→ Text shown:
-- Opening Marker --

Market carnage worst since Great Depression

UK banks were Wednesday's (April 1) choice of woe for global investors.

Shares in the lenders tumbled after they suspended dividend payouts to preserve cash.

HSBC was down as much as 9% in early trade.

That helped European indexes dive again on the first day of the new financial quarter.

The regional Stoxx 600 fell over 3% from the open.

It had been a similar story earlier in Asia, with Japan's Nikkei the worst hit.

The index closed 4.5% down on growing fears that Japan will be the next to face a lockdown.

In the era of coronavirus such market moves have become the new normal.

With the first quarter over, traders could tot up just how much damage the outbreak has done.

In short, it was the worst since the Great Depression of the 1930s.

Over the period global stocks lost 12 trillion dollars in value.

MSCI's world stock index is down 23% over the period.

Sectors including airlines have seen their value vaporised.

Oil too has been hit.

International benchmark Brent crude is down 65%.

You can now pick up a barrel for just $25.

There were a few safe havens though.

The dollar surged as investors sold everything for cash.

U.S. government bonds, considered ultra-safe, returned 12%.

And then there are a few stocks that just might benefit from everyone staying home.

Shares in Netflix were up more than 14% over the period.

-- Closing Marker --

→ Work to complete:
• 1. Shorten the paragraph of the market report that begins "The index closed 4.5% down" while keeping its main facts.
• 2. In the market report, what return did U.S. government bonds deliver?
The entries that follow have nothing to do with the market report.

[Saved entries]
-- Opening Marker --

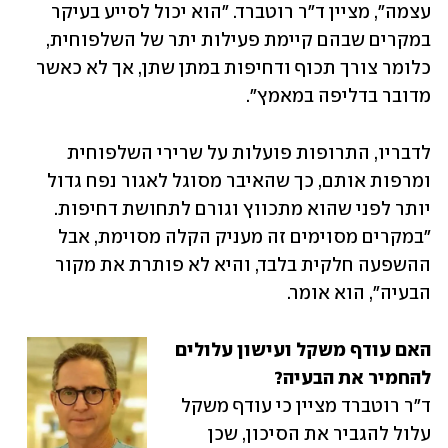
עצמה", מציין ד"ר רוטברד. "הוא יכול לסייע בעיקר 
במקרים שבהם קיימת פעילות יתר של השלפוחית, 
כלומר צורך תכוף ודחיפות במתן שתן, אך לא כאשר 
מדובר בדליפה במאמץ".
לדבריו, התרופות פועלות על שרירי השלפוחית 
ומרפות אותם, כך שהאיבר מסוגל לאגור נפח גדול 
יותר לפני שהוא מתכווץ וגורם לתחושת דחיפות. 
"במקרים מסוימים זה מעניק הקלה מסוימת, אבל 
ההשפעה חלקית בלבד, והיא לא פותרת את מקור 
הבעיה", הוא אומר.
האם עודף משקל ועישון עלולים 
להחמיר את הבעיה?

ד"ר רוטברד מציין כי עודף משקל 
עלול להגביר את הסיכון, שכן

-- Closing Marker --
-- Opening Marker --

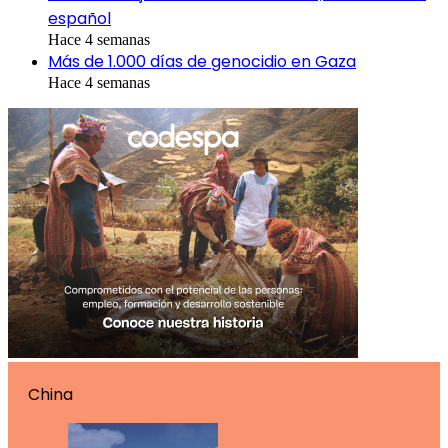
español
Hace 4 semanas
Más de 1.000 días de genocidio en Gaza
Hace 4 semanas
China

-- Closing Marker --

→ Outputs for the tasks:
• 1. The index ended 4.5% lower amid rising fears of a lockdown in Japan.

• 2. 12%.